I'm just spitballing ideas which certainly have their complexities and challenges, but free user-generated content is a great way to acquire users for fractions of a penny.

That userbase is reddit's competitive advantage when building any number of additional services.

Well, charging for it. Yes, they'd lose a big chunk of the userbase who value it a little bit but not really. But is it worth, say, $1/year to most users? Probably! And Reddit has 330 million users. Even if your conversion rate at that price is only 10% you should be able to run it for $33 million / year - it deals primarily with text, the software is relatively stable, it doesn't advertise. I suspect Reddit could be run very cheaply.
I think this is the wrong question; who cares what options Reddit has - what other options do the users have?

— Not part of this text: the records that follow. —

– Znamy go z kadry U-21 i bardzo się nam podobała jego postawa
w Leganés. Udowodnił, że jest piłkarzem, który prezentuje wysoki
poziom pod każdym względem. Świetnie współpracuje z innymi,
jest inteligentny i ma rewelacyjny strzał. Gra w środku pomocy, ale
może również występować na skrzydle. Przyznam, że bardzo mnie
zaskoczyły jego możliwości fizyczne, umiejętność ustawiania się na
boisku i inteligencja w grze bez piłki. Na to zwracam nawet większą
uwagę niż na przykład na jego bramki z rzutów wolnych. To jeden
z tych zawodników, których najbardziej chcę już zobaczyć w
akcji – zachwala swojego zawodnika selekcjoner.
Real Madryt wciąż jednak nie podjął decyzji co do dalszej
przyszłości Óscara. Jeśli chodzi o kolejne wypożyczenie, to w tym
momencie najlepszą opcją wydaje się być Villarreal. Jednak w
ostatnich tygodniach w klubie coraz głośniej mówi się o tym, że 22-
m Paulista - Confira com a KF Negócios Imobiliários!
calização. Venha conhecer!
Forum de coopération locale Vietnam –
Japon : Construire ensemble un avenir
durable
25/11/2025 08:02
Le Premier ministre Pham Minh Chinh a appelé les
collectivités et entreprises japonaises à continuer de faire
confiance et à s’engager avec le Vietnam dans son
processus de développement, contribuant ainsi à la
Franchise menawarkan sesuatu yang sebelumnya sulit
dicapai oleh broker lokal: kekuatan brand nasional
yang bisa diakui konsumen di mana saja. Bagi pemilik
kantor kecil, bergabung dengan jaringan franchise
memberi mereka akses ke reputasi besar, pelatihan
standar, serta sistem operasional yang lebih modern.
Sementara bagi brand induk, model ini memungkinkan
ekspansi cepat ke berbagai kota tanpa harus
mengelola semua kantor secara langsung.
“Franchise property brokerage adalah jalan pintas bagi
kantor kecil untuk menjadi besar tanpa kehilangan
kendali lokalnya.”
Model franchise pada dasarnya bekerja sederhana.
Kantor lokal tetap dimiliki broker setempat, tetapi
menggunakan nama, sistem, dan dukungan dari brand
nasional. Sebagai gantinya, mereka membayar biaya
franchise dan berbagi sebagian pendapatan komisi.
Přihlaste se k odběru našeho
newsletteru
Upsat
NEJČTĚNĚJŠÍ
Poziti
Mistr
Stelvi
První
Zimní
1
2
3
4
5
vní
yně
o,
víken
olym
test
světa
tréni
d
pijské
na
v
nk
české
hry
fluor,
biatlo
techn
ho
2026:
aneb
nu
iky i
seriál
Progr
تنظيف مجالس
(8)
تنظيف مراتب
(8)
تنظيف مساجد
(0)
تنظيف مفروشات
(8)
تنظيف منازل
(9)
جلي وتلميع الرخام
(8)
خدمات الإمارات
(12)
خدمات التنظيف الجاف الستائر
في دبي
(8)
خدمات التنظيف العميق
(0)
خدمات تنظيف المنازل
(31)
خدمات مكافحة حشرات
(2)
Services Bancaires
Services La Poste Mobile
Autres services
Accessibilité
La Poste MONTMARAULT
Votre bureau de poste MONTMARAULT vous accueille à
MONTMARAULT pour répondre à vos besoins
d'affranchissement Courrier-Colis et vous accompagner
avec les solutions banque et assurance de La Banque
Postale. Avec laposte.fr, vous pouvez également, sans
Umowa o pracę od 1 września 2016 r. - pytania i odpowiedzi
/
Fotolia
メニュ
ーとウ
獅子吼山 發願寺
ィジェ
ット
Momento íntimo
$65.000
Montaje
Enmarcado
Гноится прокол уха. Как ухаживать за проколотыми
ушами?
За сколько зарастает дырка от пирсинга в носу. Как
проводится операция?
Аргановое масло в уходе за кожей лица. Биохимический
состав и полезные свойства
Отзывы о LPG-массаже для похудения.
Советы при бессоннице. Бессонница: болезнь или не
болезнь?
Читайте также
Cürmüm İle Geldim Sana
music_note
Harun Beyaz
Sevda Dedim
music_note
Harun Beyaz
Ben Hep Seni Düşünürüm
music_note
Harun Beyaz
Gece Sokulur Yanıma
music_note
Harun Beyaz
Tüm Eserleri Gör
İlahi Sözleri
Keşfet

Reddit seems to be overplaying its hand, if they do then they'll get hit by the same obliviating exodus that others have been destroyed by in the past.

Ideally the next incarnation will be more decentralised in it's structure.

Every time Reddit bans one of the more cesspool-y subreddits there’s a lot of wailing and gnashing of teeth and planned exoduses. The most popular alternative seems to be Voat, 8chan, or similar sites much more welcoming of violently racist (/r/chimpire, /r/coontown), political (/r/the_donald), misogynistic (/r/incel) rhetoric, or legally questionable/nonconsensual sexualization of teens (/r/jailbait, there was also a subreddit dedicated to nonconsensual pictures of women that I forget the name of), or other content that users feel they are being persecuted for sharing. While these sites struggle to find ways to find funding for site largely dedicated to sharing content much of society finds abhorrent, the bans do appear to have their intended effects of removing some of these distasteful people and rhetoric from the Reddit platform[0] with very minimal loss of users - and the users who are leaving were those who were originally propagating aforementioned material, so the loss isn’t very valuable. In the meantime, 8chan has cultivated a reputation for itself as an enclave for individuals looking to commit or celebrate mass murder.

[0](http://comp.social.gatech.edu/papers/cscw18-chand-hate.pdf)

Wikipedia model? Simply ask for donations periodically.